A hackathon is like a two-day coding party where everyone is invited! And there are lots of cool reasons why you should join the next one in your area.


Image of a team sitting together in a circle having a discussion

You don’t have to do a hackathon alone. A typical day at a hackathon starts with a “speed dating” session, which will help you find the ideal team to survive the madness of a hackathon. Everyone in the room is trying to form as diverse of a team as possible, composed of: entrepreneurs, developers, designers or even “hackers” ⎯one who can do it all.

When you go into a hackathon, keep in mind your own skills, not just what you’re good at, but what you enjoy doing.

Conflict Resolution

Image of a man drawing on a whiteboard while his team holds a discussion.

A successful project needs not only efficient teamwork, but conflict resolution, as well as time management.

Once you find the right team, next phase is brainstorming.

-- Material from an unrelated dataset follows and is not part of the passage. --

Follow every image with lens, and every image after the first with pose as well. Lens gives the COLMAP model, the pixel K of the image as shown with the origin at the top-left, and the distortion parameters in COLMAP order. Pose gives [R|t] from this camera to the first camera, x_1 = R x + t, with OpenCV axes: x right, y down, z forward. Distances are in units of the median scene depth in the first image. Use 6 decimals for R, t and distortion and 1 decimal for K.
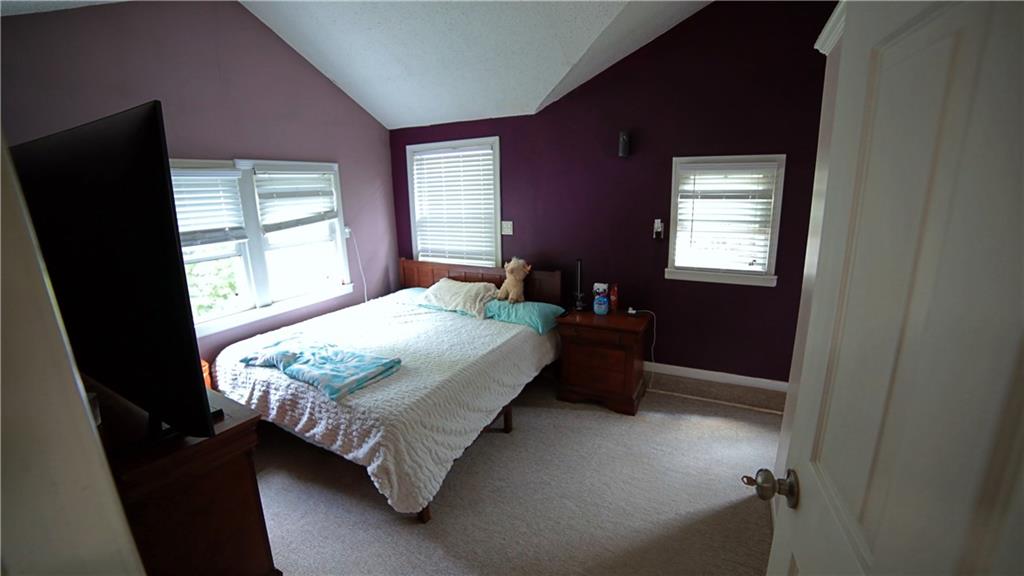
lens RADIAL K [[412.6, 0, 512.0], [0, 412.6, 288.0], [0, 0, 1]] dist [-0.052057, 0.000114]
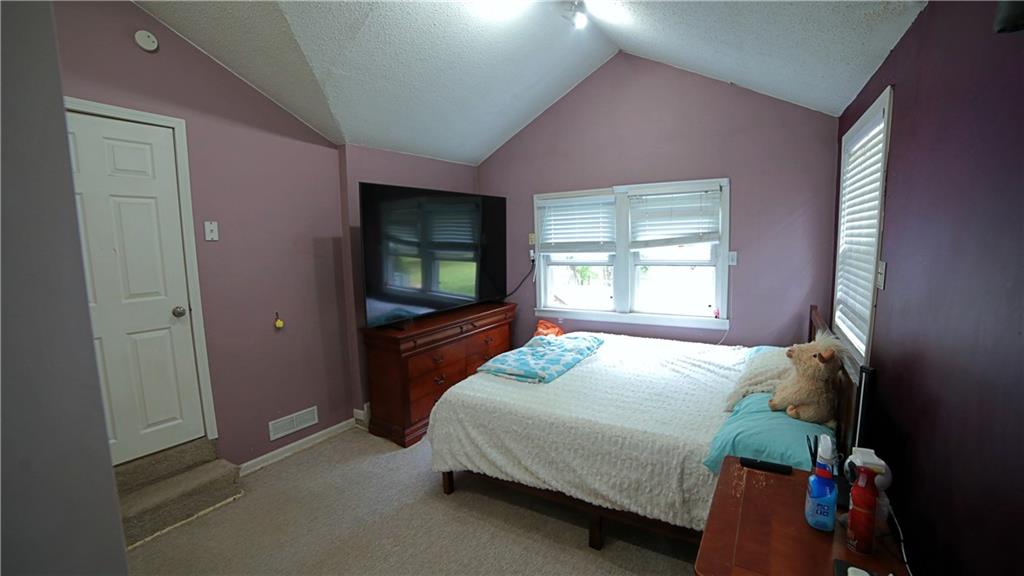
lens RADIAL K [[412.6, 0, 512.0], [0, 412.6, 288.0], [0, 0, 1]] dist [-0.052057, 0.000114]
pose [[-0.044780, 0.143762, -0.988599, 0.723232], [-0.205666, 0.967066, 0.149947, -0.176012], [0.977597, 0.210036, -0.013738, 0.943316]]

The energy is exhilarating as everyone is trying to come up with a unique idea that will make two days of hacking worth it.

Working with people from different backgrounds and company cultures exposes you to different ways of working. It is an amazing opportunity to explore new technologies, tools, methodologies that you can take back to your day job. For instance, if my day job is a Software Developer, I might do a hardware hack.

Time Management

Image from the Facebook Women's Hackathon of some people sitting at a table collaborating.

When you allocate the workload, communication becomes critical! You need to develop a minimalistic product, which would be good enough to convey your idea and can be prototyped in the limited time frame.

As a result of brainstorming, you’ll probably have a vague architecture and requirements. The next challenge is to pick technology and tools that everyone is comfortable with. The bonus here is that it gives you an opportunity to learn some new language, tools and get out of your comfort zone.

Then you must manage your time well! You’ll get even more time management practice with lightning talks/presentations.

Public Speaking

Image of someone giving a presentation to a large group of onlookers.

Once you are done battling the deadline and getting version one out, you realize you have a few minutes to prepare a presentation⎯that means demoing your work. Most of the time you’ll have a limited amount of time to squeeze in the gist of the problem you are trying to solve⎯which needs to appeal to judges and audience⎯and also to showcase the application or prototype you have built.

This gives you an opportunity to practice public speaking.


Image of three people sitting outdoors having a small networking session.

Once the demos are over, the exciting wait for the results begins. This is the time for happy hour. Between the demo and results being announced, most hackathons have a networking session where you meet people. You can also go and talk with the other participants, particularly those who have implemented something that interests you. It’s also the perfect time to find partners for the next hackathon, next side project, coding dojo, or maybe even a business opportunity.

Finally, the judges announce their decisions. Ideally, it doesn’t matter if you win or lose, as you get to experience the entire process of transforming an idea to application, then getting to pitch the same.

Fun Time and Cool Prizes

Image of an smart watch

However, if you win, you also win lots of cool prizes like cash, brand new gadgets, laptops, tablets, and much more. Apart from prizes, hackathon hosts usually give away swag, raffle prizes, food, and generally some really cool ideas.

So yes, you should make plans to attend the next hackathon in your area. It really is a two-day long coding party where everyone is invited.